Let's run a few queries now, you can run them via the marvel plugin or via Ruby.

####Get phones with the brand sony -

GET /phones/_search
{
  "query": {
    "term": {
      "brand": "sony"
    }
  }
}

Ruby code for the query above would be -

client = Elasticsearch::Client.new
client.search(index: 'phones', body:{ query:{term:{brand:"samsung"}} })

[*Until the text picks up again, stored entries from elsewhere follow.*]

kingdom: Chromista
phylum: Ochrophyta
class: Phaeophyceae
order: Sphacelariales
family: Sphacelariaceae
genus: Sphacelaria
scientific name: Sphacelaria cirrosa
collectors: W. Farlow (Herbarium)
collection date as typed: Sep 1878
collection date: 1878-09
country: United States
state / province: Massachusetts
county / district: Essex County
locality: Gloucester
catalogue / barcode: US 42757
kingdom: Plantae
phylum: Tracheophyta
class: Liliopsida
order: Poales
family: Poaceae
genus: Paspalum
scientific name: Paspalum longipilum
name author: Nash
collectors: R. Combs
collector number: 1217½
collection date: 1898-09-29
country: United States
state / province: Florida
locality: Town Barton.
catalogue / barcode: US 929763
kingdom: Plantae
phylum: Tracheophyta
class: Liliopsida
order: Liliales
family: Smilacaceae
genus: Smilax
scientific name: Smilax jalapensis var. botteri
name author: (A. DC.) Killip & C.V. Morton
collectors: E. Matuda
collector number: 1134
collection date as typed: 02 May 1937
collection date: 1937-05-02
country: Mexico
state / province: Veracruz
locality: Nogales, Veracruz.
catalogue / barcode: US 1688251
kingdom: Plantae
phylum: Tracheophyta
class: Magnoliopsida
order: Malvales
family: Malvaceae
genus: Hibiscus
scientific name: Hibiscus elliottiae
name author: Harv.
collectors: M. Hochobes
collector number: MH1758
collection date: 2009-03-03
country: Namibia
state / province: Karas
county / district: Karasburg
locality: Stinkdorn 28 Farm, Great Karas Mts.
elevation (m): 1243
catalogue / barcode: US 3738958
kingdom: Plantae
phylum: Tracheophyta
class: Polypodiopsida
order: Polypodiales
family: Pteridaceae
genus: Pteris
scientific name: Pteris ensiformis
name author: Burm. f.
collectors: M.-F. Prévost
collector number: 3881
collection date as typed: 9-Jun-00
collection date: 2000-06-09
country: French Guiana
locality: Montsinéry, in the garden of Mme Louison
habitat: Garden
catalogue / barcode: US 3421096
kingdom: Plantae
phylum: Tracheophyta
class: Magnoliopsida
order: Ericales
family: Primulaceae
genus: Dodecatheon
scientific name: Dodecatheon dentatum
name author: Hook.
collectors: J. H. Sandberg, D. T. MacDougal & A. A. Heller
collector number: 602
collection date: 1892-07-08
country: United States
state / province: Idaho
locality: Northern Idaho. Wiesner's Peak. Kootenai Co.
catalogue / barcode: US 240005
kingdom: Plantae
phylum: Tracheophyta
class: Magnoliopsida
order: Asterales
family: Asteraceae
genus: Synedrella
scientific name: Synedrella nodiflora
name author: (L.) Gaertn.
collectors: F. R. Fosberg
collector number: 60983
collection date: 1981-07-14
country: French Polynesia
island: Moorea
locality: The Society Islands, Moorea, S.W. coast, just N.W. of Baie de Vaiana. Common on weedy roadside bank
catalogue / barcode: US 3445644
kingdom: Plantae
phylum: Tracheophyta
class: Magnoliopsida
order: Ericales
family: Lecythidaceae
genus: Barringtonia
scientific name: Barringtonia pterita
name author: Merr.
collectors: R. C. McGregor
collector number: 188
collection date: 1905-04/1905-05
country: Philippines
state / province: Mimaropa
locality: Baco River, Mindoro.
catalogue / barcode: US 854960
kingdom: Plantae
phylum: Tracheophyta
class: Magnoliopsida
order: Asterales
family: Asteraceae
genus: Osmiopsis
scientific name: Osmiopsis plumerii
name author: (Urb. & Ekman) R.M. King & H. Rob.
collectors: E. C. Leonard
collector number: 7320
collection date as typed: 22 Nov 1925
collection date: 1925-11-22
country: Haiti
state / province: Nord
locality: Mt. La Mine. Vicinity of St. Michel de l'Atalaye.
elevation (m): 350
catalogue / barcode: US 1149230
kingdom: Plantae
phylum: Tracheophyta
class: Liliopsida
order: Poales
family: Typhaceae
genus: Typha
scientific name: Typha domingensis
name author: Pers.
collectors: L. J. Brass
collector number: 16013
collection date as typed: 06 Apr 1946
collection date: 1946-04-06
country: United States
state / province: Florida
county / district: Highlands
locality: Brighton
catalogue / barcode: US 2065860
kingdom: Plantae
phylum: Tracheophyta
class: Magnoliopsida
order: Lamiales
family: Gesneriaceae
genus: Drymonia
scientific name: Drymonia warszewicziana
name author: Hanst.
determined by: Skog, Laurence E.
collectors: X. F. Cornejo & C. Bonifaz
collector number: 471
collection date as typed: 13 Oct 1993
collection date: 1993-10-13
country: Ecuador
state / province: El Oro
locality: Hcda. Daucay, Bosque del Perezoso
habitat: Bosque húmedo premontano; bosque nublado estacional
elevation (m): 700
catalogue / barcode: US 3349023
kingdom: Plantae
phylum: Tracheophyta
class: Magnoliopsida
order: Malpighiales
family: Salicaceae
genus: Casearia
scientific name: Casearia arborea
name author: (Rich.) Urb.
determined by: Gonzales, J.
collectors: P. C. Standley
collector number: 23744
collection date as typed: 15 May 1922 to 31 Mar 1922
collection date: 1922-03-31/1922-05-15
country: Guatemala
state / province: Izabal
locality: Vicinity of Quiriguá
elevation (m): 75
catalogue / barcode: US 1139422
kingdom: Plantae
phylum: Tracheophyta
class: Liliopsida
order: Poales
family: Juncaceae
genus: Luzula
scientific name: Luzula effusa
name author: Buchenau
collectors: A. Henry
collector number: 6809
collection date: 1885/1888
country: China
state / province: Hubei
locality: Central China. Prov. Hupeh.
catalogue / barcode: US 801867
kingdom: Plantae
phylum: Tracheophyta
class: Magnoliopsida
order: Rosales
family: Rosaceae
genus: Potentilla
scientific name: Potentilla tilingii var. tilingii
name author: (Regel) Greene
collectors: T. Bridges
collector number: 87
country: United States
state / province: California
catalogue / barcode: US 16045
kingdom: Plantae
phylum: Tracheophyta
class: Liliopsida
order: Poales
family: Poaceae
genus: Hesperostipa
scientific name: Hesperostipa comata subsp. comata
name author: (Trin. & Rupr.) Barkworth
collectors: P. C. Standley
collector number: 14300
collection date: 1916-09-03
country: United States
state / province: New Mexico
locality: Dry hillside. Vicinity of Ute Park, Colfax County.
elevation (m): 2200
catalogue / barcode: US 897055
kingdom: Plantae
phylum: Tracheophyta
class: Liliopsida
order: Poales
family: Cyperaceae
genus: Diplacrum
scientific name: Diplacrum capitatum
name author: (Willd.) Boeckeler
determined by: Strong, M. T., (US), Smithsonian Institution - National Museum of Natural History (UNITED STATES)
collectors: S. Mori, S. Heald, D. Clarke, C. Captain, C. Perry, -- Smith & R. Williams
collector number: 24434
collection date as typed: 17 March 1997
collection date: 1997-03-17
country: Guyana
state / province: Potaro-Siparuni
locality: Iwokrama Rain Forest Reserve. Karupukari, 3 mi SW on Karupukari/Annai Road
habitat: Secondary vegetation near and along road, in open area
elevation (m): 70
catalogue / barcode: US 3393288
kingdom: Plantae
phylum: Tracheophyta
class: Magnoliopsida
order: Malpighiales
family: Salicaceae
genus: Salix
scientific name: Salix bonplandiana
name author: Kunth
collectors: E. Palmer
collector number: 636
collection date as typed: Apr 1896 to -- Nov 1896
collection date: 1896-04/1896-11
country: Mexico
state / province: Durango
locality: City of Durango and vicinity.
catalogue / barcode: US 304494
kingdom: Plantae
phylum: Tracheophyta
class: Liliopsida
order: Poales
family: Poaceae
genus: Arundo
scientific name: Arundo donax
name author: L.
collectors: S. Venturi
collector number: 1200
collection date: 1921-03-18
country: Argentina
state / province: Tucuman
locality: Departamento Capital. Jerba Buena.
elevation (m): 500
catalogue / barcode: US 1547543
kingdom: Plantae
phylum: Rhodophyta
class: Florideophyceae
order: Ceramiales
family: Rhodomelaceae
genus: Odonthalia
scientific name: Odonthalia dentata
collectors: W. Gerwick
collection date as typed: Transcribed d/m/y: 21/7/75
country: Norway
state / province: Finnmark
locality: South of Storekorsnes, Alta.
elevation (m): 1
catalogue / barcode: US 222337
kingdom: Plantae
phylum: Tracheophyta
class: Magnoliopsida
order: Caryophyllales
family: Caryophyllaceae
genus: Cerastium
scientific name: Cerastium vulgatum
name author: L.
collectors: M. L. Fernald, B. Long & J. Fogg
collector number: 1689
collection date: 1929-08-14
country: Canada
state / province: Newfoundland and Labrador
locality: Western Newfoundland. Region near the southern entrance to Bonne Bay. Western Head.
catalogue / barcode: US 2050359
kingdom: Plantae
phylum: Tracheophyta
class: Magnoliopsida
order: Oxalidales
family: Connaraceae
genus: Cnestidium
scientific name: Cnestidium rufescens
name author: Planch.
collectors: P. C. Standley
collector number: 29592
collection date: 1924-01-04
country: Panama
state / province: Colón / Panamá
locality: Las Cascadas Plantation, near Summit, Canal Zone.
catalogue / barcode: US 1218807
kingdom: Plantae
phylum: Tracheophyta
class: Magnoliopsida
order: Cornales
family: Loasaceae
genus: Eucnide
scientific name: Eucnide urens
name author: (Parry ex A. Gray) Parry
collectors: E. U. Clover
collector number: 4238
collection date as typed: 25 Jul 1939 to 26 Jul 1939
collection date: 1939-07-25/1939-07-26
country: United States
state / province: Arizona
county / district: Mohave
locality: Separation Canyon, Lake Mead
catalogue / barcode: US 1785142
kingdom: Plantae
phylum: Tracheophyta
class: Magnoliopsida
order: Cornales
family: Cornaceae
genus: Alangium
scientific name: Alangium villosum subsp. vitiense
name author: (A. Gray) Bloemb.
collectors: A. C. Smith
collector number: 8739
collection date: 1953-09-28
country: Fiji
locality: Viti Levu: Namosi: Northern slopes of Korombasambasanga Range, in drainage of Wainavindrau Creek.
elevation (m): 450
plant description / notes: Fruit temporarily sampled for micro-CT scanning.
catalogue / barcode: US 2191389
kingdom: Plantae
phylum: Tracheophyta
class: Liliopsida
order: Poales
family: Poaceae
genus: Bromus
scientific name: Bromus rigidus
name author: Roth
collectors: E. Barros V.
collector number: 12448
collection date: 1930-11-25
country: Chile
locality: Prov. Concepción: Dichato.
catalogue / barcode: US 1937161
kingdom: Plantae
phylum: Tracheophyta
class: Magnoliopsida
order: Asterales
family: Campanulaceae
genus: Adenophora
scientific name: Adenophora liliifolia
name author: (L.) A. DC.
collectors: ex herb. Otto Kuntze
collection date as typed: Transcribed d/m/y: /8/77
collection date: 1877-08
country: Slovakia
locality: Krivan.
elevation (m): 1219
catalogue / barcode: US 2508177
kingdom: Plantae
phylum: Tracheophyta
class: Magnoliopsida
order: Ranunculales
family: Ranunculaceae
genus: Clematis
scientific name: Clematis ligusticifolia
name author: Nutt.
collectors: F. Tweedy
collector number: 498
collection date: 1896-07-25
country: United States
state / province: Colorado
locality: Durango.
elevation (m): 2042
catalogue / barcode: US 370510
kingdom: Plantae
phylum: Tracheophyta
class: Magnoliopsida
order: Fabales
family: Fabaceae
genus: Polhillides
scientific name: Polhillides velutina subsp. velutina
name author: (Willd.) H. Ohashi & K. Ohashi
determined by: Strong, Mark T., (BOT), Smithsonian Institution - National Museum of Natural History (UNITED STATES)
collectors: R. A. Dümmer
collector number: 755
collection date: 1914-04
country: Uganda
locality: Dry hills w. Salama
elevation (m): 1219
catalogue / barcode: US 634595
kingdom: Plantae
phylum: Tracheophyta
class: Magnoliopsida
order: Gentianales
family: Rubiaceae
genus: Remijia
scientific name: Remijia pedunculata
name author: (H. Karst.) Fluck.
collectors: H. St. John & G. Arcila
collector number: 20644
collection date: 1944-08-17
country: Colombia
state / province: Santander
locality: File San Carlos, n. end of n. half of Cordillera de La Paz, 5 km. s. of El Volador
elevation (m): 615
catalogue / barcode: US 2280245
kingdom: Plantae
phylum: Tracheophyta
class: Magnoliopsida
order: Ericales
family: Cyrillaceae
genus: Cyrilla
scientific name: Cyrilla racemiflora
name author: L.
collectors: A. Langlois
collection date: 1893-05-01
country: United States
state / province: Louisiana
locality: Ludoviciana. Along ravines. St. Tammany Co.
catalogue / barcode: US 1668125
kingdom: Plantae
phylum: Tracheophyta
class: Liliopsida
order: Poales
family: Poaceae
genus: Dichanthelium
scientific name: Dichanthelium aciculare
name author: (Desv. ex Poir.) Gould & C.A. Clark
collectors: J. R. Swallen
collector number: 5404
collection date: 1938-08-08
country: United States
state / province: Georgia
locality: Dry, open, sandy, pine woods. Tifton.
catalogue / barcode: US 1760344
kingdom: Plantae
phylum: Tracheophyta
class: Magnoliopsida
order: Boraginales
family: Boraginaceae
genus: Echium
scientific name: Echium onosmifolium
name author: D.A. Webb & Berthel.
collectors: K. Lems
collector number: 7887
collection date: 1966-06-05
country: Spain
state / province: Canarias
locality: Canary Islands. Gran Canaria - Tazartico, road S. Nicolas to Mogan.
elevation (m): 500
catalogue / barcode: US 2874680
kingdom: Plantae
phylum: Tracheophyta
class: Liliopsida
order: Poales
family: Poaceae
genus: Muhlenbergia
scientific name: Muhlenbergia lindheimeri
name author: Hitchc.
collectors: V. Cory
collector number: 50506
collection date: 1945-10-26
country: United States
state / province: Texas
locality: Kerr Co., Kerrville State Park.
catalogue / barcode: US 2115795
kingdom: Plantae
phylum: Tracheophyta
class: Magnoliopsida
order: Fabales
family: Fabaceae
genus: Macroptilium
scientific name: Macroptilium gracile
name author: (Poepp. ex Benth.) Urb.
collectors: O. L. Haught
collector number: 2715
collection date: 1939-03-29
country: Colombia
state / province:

####Get phones with the brand samsung and which have the tag 'Android 4.4.2' -

GET /phones/_search
{
  "query": {
    "bool": {
      "must": [
        {
          "match": {
            "brand": "samsung"
          }
        },
        {
          "match": {
            "tags": "Android 4.4.2"
          }
        }
      ]
    }
  }
}

Ruby code -

query = {
  bool: {
    must: [
      { match: { brand: "samsung" } },
      { match: { tags: "Android 4.4.2" } }
    ]
  }
}
client.search(index: 'phones', body:{ query: query })

####A "filtered" search -

GET /phones/_search
{
  "query": {
    "filtered": {
      "filter": {
        "bool": {
          "must": [
            {
              "term": {
                "availability": "in stock"
              }
            },
            {
              "term": {
                "brand": "sony"
              }
            }
          ]
        }
      }
    }
  }
}

In most common cases, users will just type in a phrase and we need it to match across fields, in this case we use the

####Multi-field search -

GET /phones/_search
{
  "query": {
    "multi_match": {
      "query": "samsung galaxy s5",
      "type":  "cross_fields",
      "fields": ["brand", "model", "tags"],
      "minimum_should_match": "70%"
    }
  }
}

####Using a filter on a multi-field search -

GET /phones/_search
{
  "query": {
    "filtered": {
      "query": {
        "multi_match": {
          "query": "samsung galaxy",
          "type":  "cross_fields",
          "fields": ["brand", "model", "tags"],
          "minimum_should_match": "80%"
        }
      },
      "filter": {
        "term": {
          "availability": "in stock"
        }
      }
    }
  }
}

Hope these sample queries will provide an eazy way to get started with Elasticsearch. Happy searching!